Given information:
▼

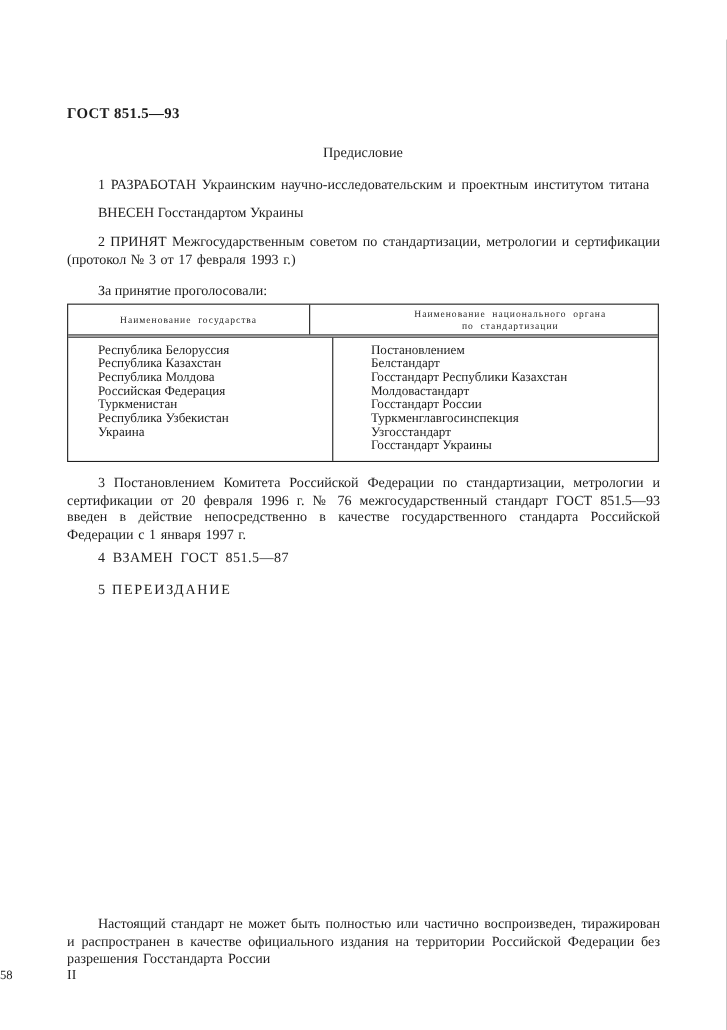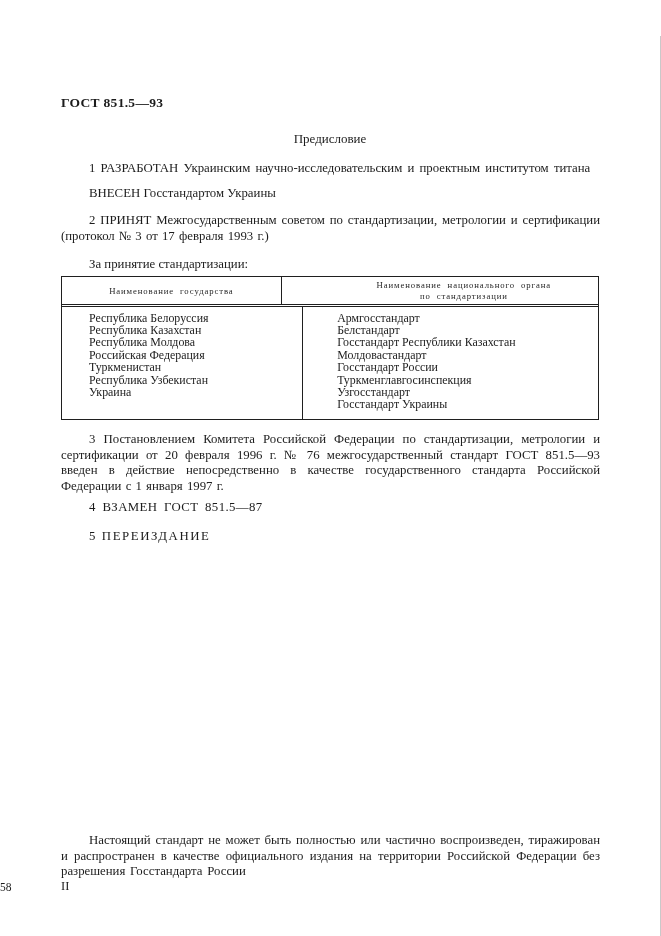"За принятие стандартизации:" p.para { text: стандартизации -> проголосовали }
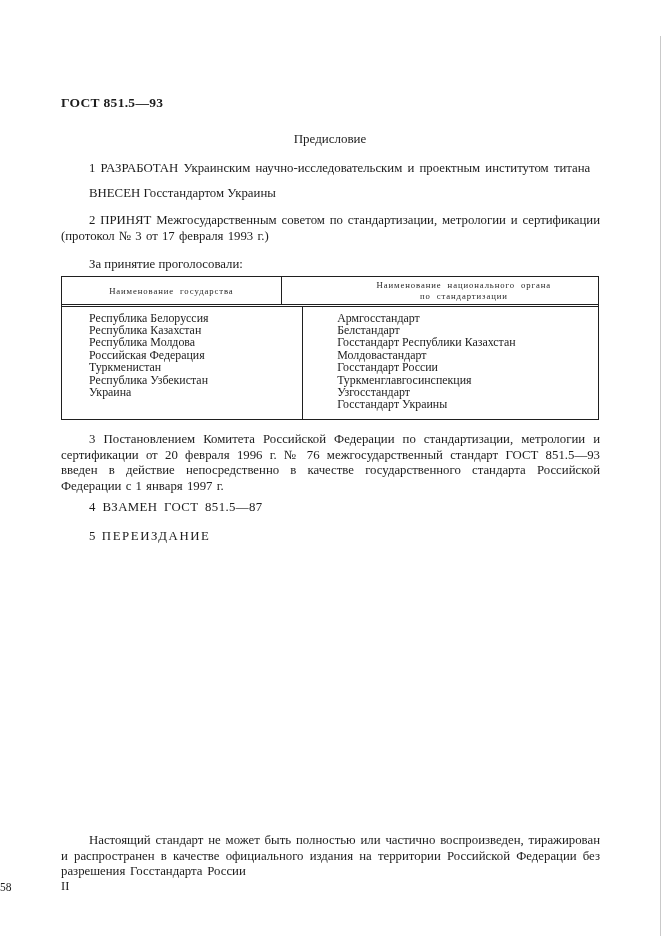"Армгосстандарт" div.tcell { text: Армгосстандарт -> Постановлением }
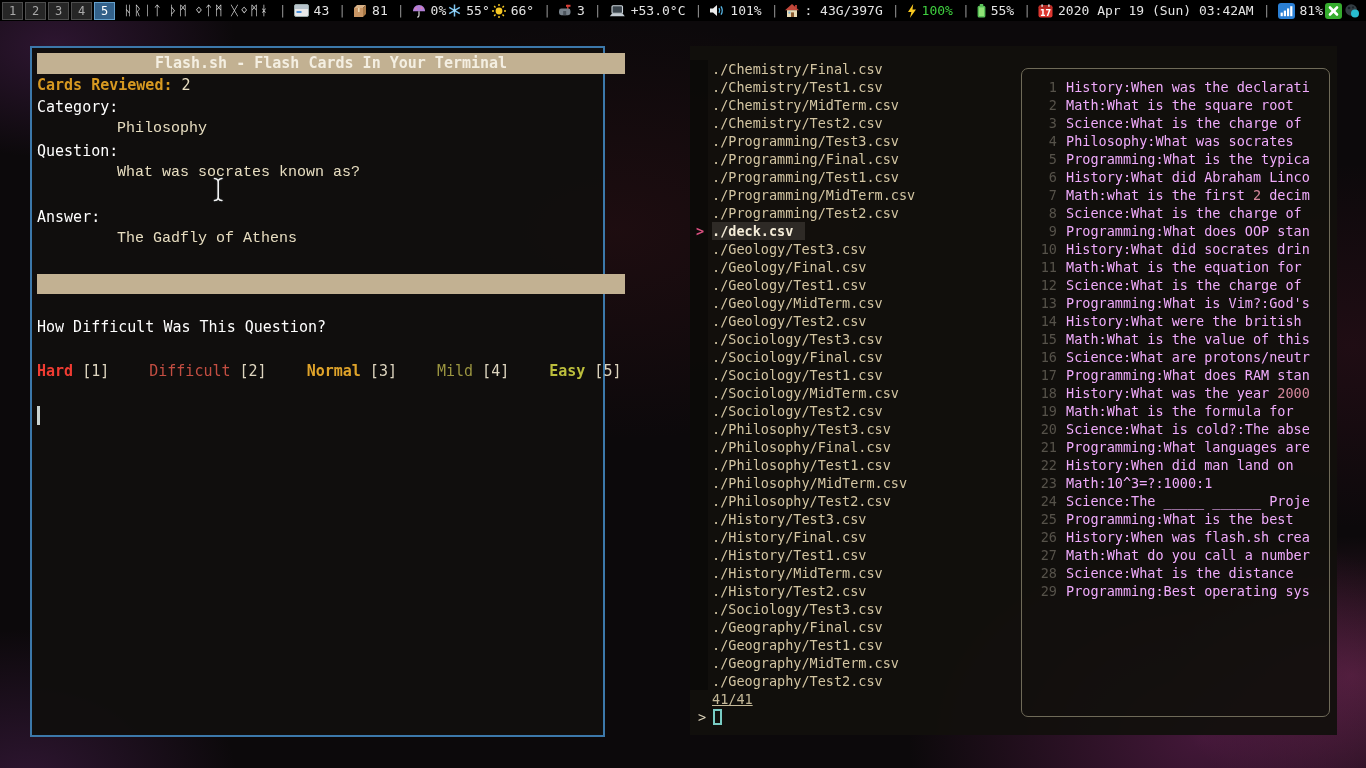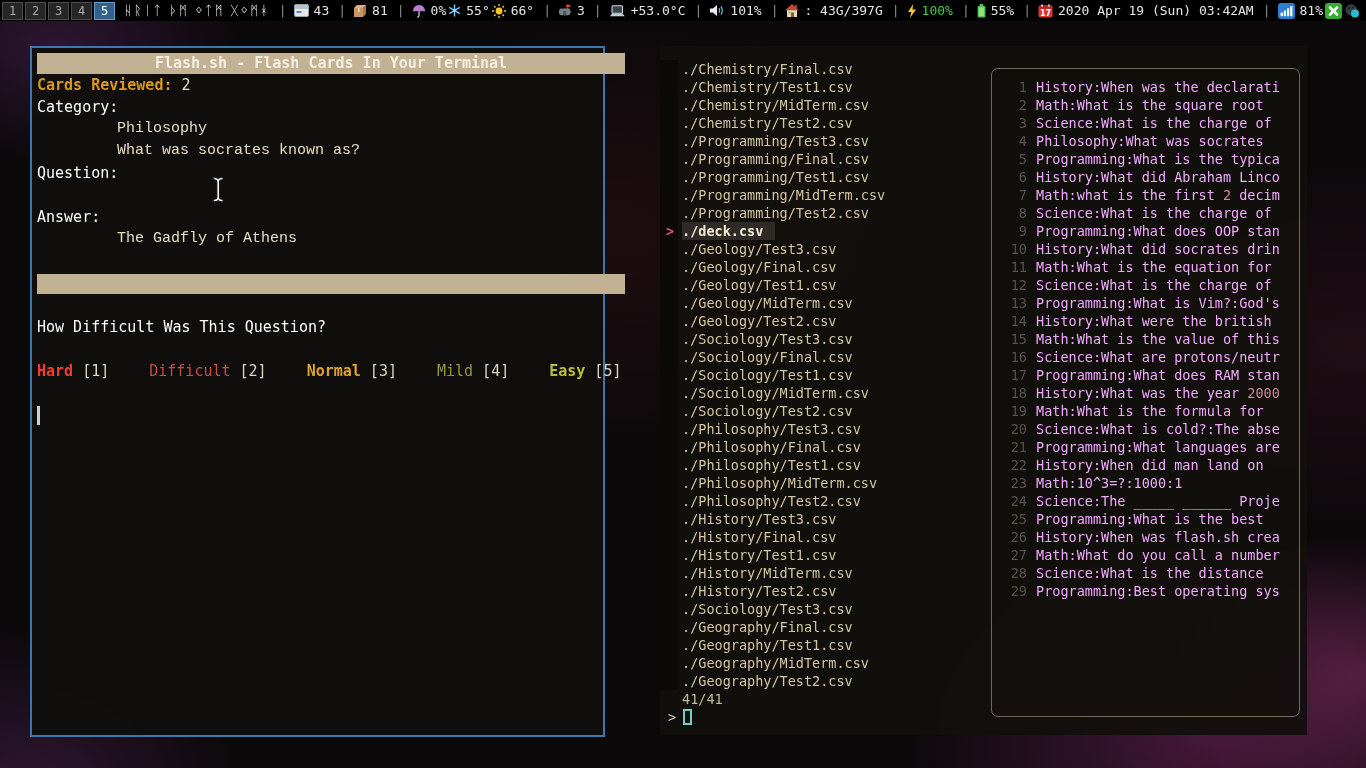"./Chemistry/Final.csv" #picker-win { left: 660px -> 690px }
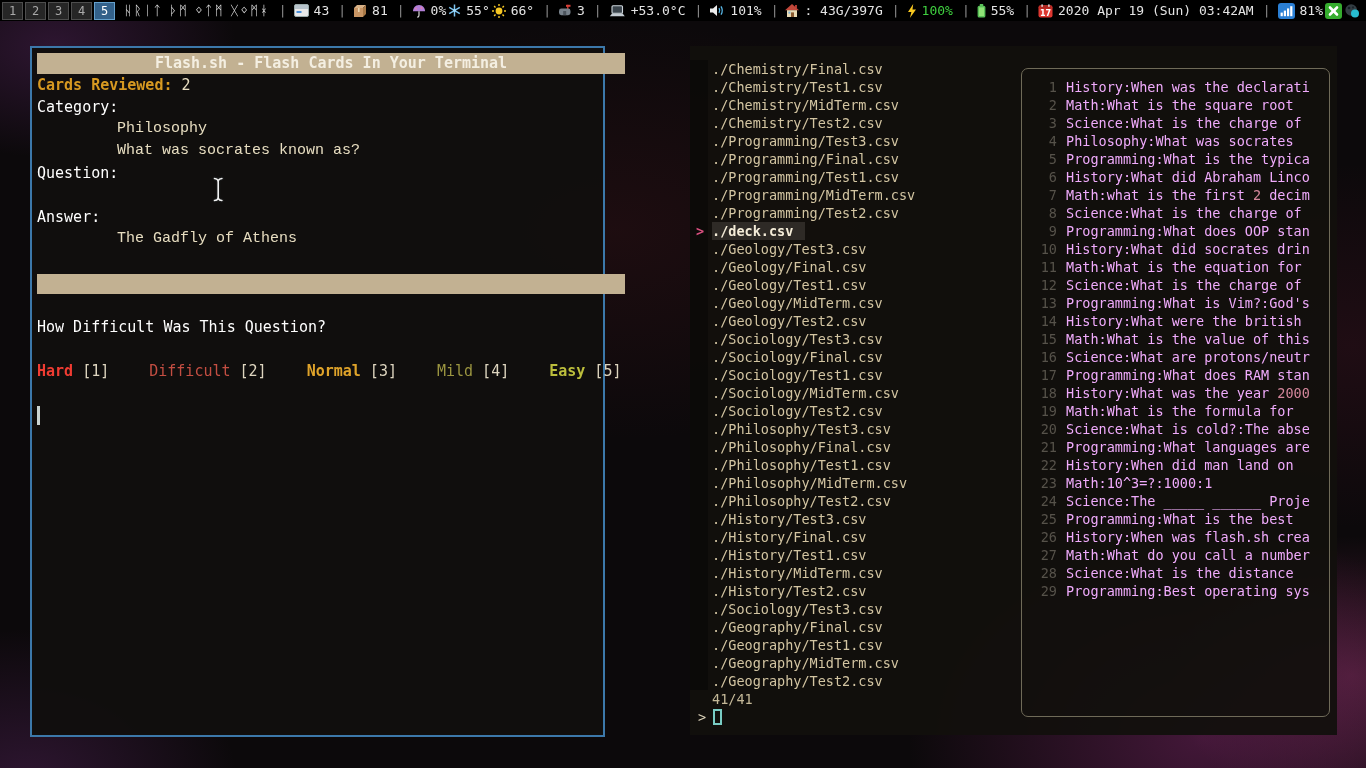"What was socrates known as?" div.frow22 { order: before "Question:" -> after "Question:" }
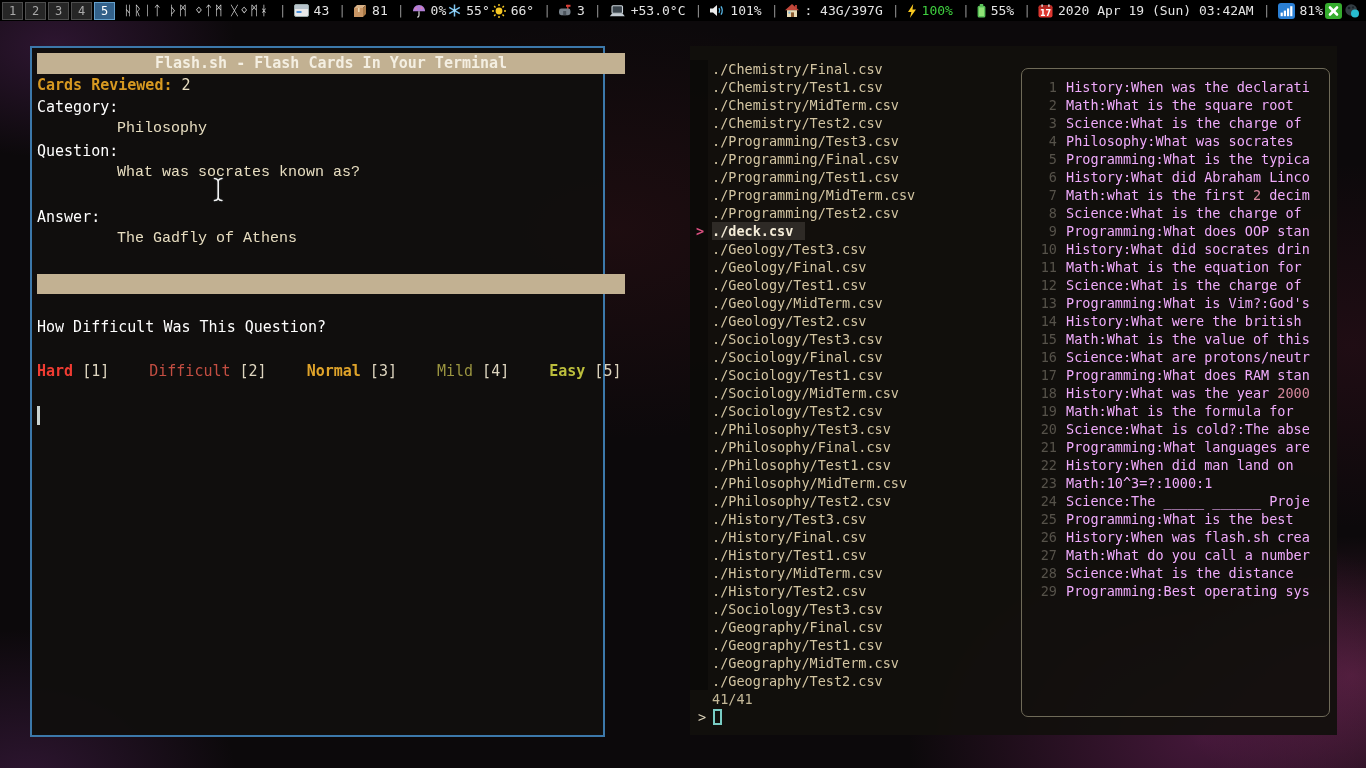"41/41" #counter-row { text-decoration: none -> underline }
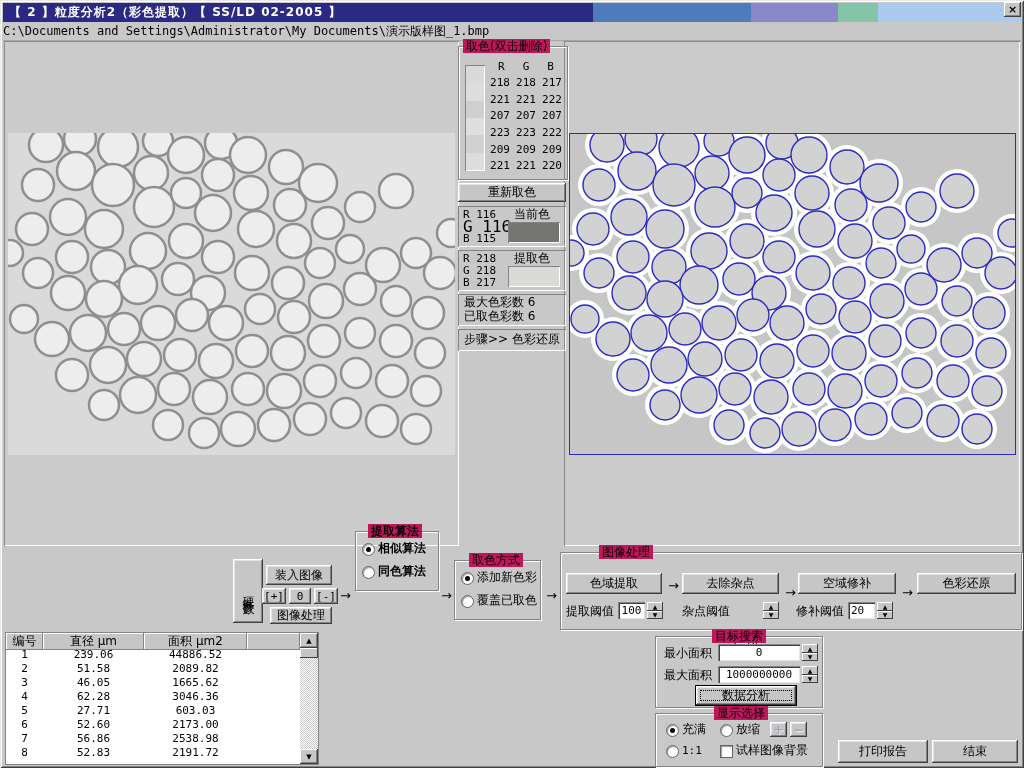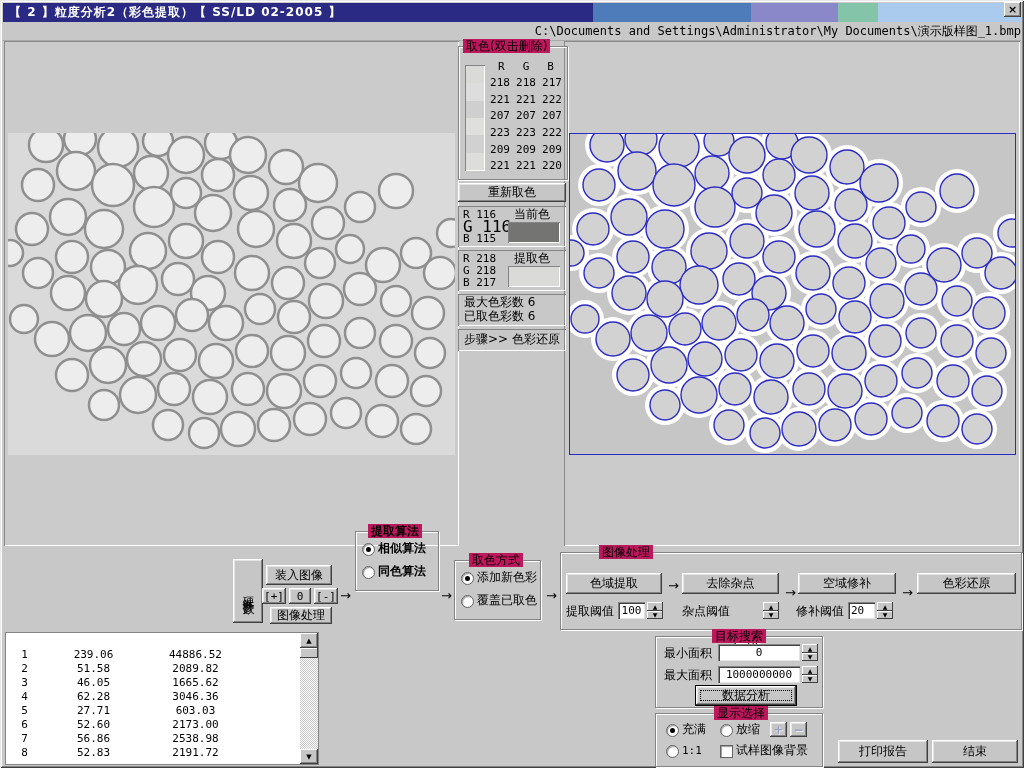"C:\Documents and" .pathbar { justify-content: flex-end -> flex-start }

▲

Directive: Transcribe exactly the lines that go from the one holding "text: Армгосстандарт ->" through the last line of the entries, both included, and nothing besides them. Do not include any pictures.

Exercise result:
"Армгосстандарт" div.tcell { text: Армгосстандарт -> Постановлением }
"./Chemistry/Final.csv" #picker-win { left: 660px -> 690px }
"What was socrates known as?" div.frow22 { order: before "Question:" -> after "Question:" }
"41/41" #counter-row { text-decoration: none -> underline }
"C:\Documents and" .pathbar { justify-content: flex-end -> flex-start }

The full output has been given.